The second memoir focuses on all the children growing up, struggling with their futures and leaving home. Well, except for Karen, who, at least until she started showing Newfoundlands in dog shows, just exists in the background doing her physical therapy and for more than a year carries some unknown demon that she is wrestling and the family just lets her sulk. For a year.

The older children get married. A seven year quest for an annulment is chronicled. And elder Marie Killilea’s long-awaited miracle baby is conceived when she is 43. And then she is confined to bed.

Karen’s triumph is learning to put her own shoes and stockings on.

And in the end of the book — Karen reveals the source of her depression and her decision on how to approach her “freedom.”

I’m so disappointed not to know what happened to Karen. Remember Karen?
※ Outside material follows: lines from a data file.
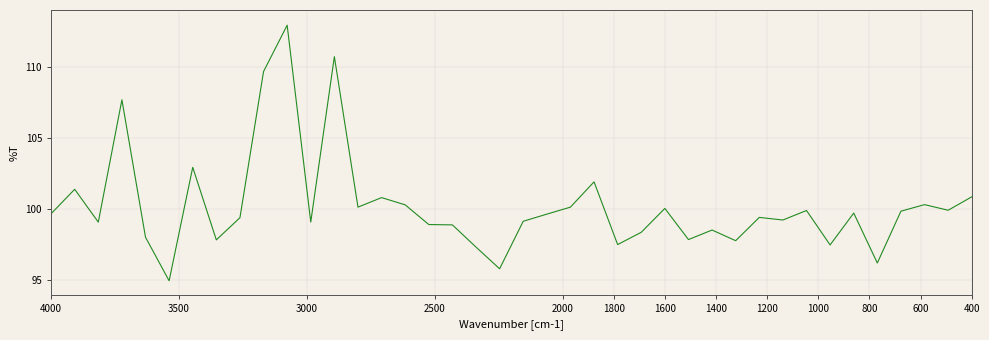

How many categories are shown in the chart?

40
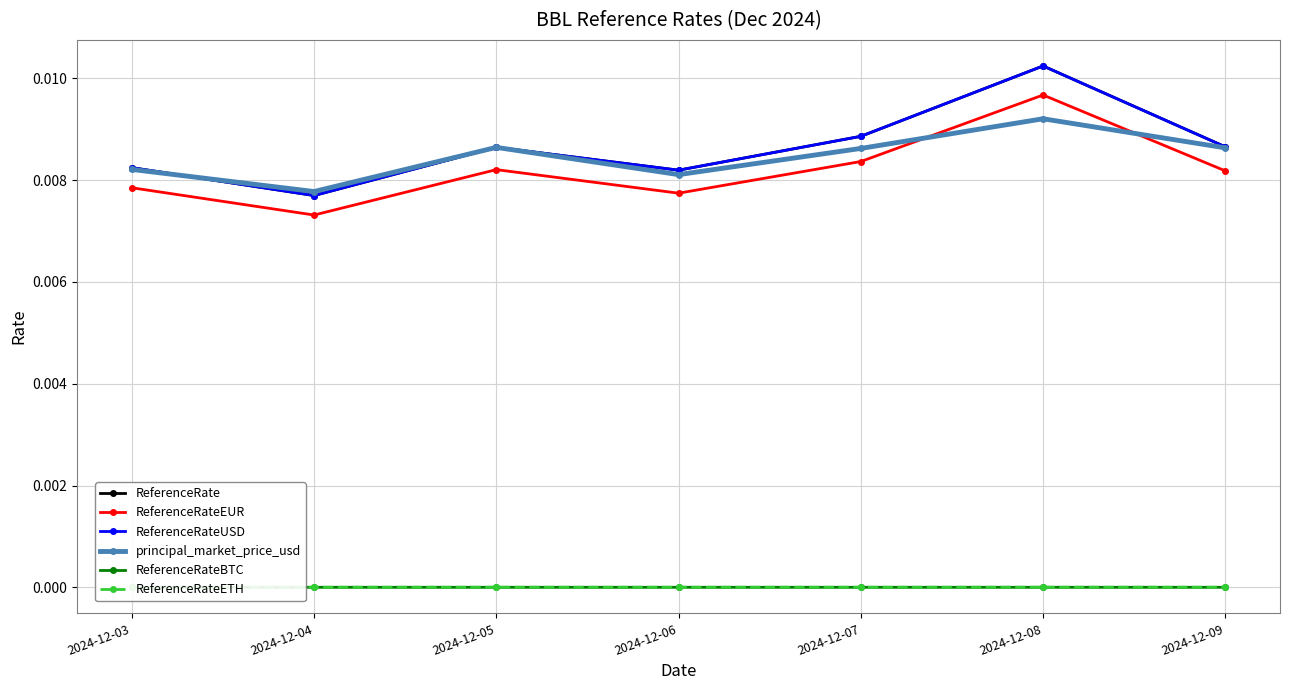

Which series changed the most between 2024-12-03 and 2024-12-05?

principal_market_price_usd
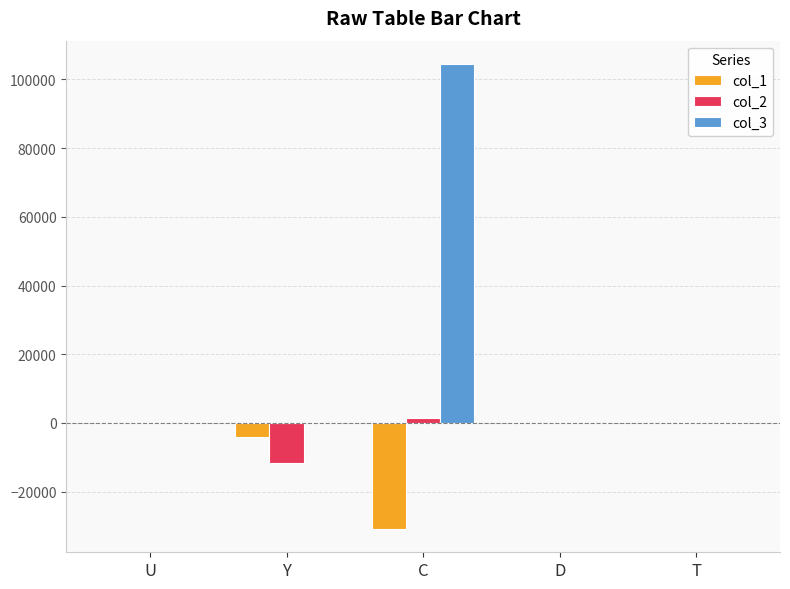

At which category is the sum across all series the highest?

C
I thought this was a book about Karen, not her damn dogs, the 80-year-old obstetrician, or what a holy Catholic family and their brood looks like.

Summer reading review: Karen and With Love From Karen

These books are directly related to my quest to research cerebral palsy, a disability I have, and chronicle my journey to whole health. With discipline, hopefully I will lose weight, return to strength training and someday pursue my longstanding goals of running a 5K and hobbying as a body builder.
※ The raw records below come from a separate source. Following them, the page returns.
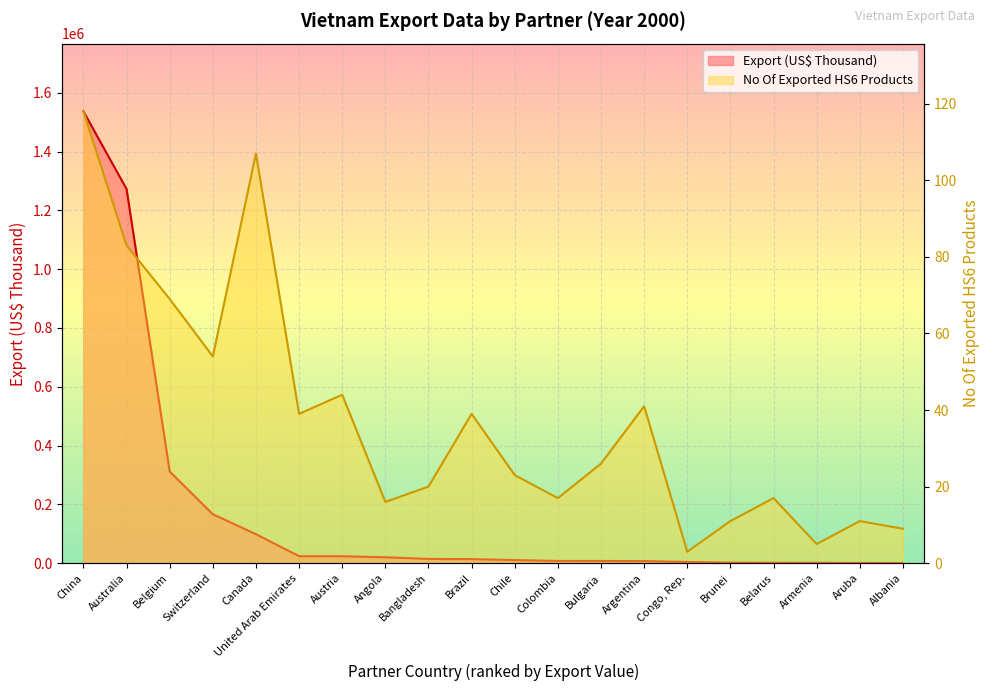

Rank the categories by No Of exported HS6 digit Products value from lowest to highest.

Congo, Rep., Armenia, Albania, Brunei, Aruba, Angola, Colombia, Belarus, Bangladesh, Chile, Bulgaria, United Arab Emirates, Brazil, Argentina, Austria, Switzerland, Belgium, Australia, Canada, China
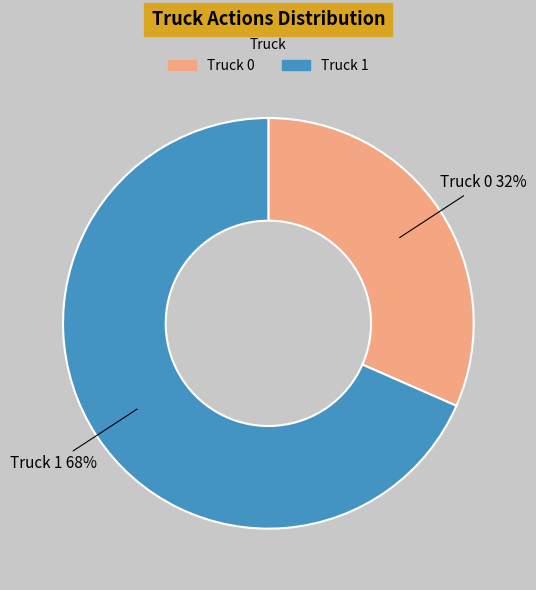

To the nearest percent, what portion does Truck 0 represent?

32%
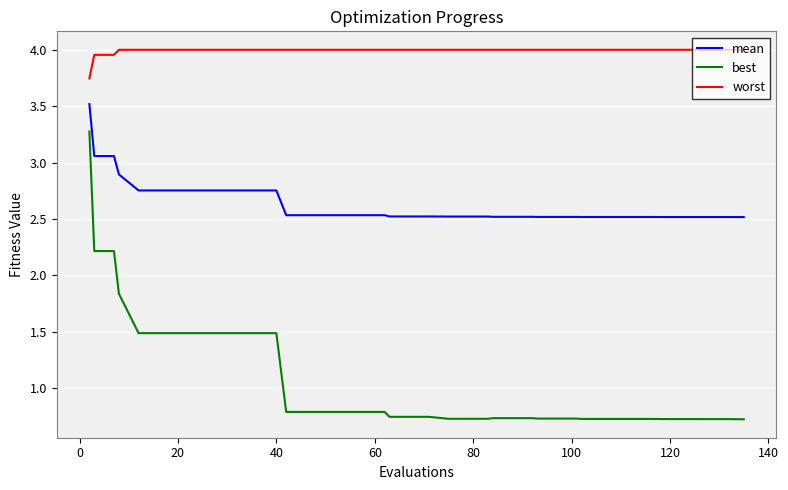

Which series has the largest range (max minus min)?

best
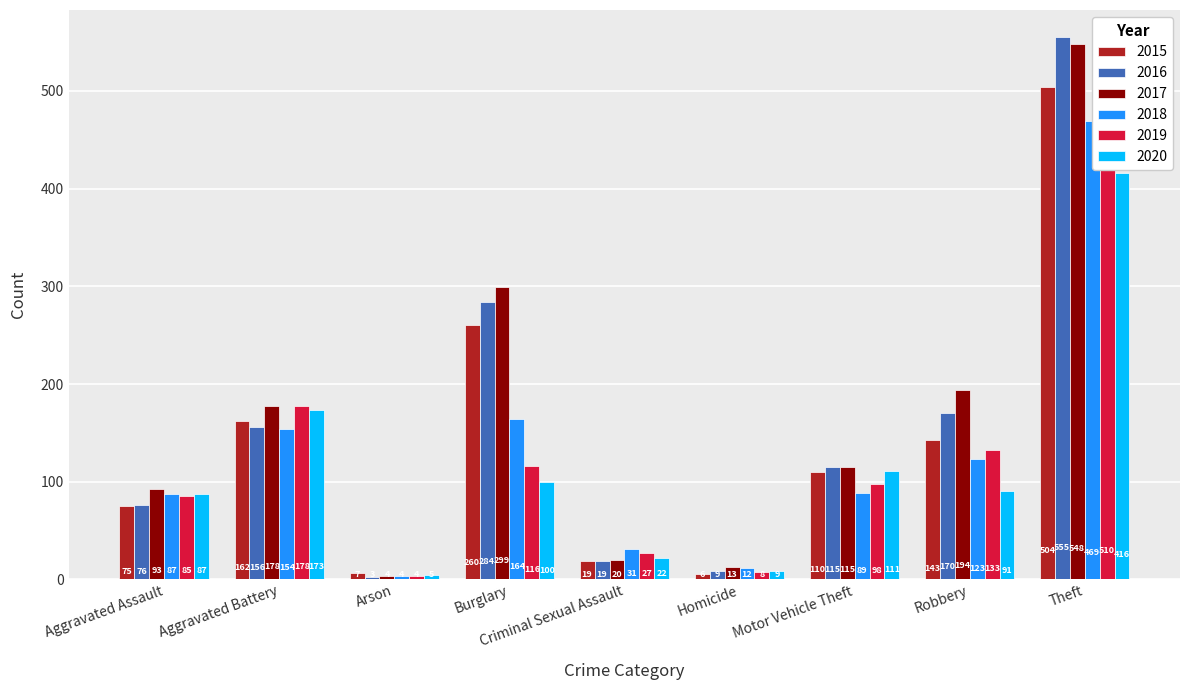

Is it true that 2020 equals 626 at Theft?

False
Below please find my original interactions from the first memoir, Karen, by Marie Killilea: Starting the Karen Books.

As I said then, I thought this memoir would be about Karen. And her struggles with cerebral palsy. A condition no one knew anything about at the time.

Now this is not a complaint, but the book is about advocating for a child with cerebral palsy and Marie Killilea’s struggles as a mother— a mother with a history of pregnancy loss, devout Catholicism, children both precocious and sickly.

Karen is merely a two dimensional figure in the background. And the book chronicles many of Karen’s tribulations (limiting fluids to 20 ounces a day to prevent seizures and reduce spasticity, sores and discomfort from what would now be seen as barbaric full-body braces, and despite her keen intellect being banned from school) as well as her developmental triumphs.

The book ends with one such celebratory moment.

In the passage photographed above, Karen tries to navigate a hill. Mrs. Killilea never quiet explains where she was going— to the house? Away from it? Karen throws her crutches down the hill, rolls, retrieves her crutches, falls several times trying to get up, while her family watches and records it on a neighbor’s home movie camera.

This is one of those moments touted as bastions of independence. But how many times do you want someone fall without at least asking if they want help? And this is solely my opinion and my experience, but I hate seeing myself on video. The camera makes the “wrongness” of the cerebral palsy body more exaggerated and severe. Her parents want to record this moment in their Pride, but, to me, and again this is my opinion, to rewatch such a moment is to buy tickets to the freak show.

This family had inordinate health struggles with all of there children and the work Mrs. Killilea did to benefit cerebral palsy research made the world grow exponentially. And I am grateful.

But as I study the first chapter of Mrs. Killilea’s sequel memoir, With Love From Karen, it leaves me feeling that Karen’s condition has led to a 1952-best-selling book that has eased her family’s burdens, allowing them to buy a big, broken down Victorian house and given them a life line after a decade of medical bills for all their children.

I feel like Karen is exploited. Especially upon hearing that the whole family appeared in Time magazine.

Also I note Mrs. Killilea’s writing style has improved. The sentences flow with more artsy grammar and word choice. The description is more detailed. The verb choice strong.

Does she have an editor working for her now?

Bean, the 50-plus pound mastiff mutt puppy, and I are in the hammock. I hope this book presents Karen as a person, not an accessory.